Mortality of Adult Ducks

Dead ducks whose remains we collected probably represent only a small portion of the actual number of ducks that died on our study areas (Sargeant et al. 1984, Murphy 1993). Remains often were inconspicuous and easily overlooked, and we visited study areas only at widely spaced intervals. It is not surprising that we found no duck remains at coyote dens; adult coyotes feed their young mostly by regurgitation of food consumed elsewhere (Bekoff 1977). Some raptors may be more strongly implicated than we determined; we examined <10% of the raptor nest bowls for food remains. Based on locations and types of recovery sites, observations of feeding predators, abundance of predator species, and published accounts (McInvaille and Keith 1974, Schmutz et al. 1980, Sargeant and Arnold 1984), we believe the red fox, coyote, northern harrier, Swainson's hawk, red-tailed hawk, and great horned owl were most strongly implicated in mortality of adult ducks. Although mink also are major predators of adult ducks in the PPR (Eberhardt 1973, Eberhardt and Sargeant 1977) they probably were of little consequence during our study because they were absent from most study areas during drought (Sargeant et al. 1993).

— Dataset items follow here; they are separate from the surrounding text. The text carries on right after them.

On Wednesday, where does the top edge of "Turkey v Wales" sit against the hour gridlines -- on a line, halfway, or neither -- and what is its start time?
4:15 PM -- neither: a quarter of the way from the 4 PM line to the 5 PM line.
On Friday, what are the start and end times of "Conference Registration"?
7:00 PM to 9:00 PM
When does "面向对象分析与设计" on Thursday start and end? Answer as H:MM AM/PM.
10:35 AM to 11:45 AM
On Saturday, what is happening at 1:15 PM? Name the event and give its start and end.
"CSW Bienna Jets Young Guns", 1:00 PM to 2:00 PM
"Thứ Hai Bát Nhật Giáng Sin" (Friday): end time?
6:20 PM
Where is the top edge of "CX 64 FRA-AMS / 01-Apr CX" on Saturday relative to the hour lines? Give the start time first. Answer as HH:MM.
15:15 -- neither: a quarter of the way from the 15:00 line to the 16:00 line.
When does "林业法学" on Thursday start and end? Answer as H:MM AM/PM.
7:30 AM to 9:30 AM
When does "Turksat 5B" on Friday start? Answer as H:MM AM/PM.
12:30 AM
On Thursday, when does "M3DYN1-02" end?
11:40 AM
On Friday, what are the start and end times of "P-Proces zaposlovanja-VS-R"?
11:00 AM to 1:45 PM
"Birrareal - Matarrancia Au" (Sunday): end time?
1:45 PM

We believe mallards and northern pintails were most abundant among dead ducks in relation to breeding populations because they begin nesting earlier than other dabbling ducks when nesting cover and prey often are scant. We interpret the preponderance of females among dead ducks to reflect their heightened vulnerability to predation during nesting. Sowls (1955:117) suggested that mortality of nesting females ducks may contribute to imbalanced sex ratios in breeding populations. Johnson and Sargeant (1977) demonstrated that mortality of nesting female mallards could explain imbalanced sex ratios common in that species (Bellrose et al. 1961). Mallard females in our study easily could have experienced the 20-30% mortality rate reported in North Dakota (Johnson and Sargeant 1977, Cowardin et al. 1985) or the 40% mortality rate in the PPR of Canada and Minnesota during the present study (Blohm et al. 1987).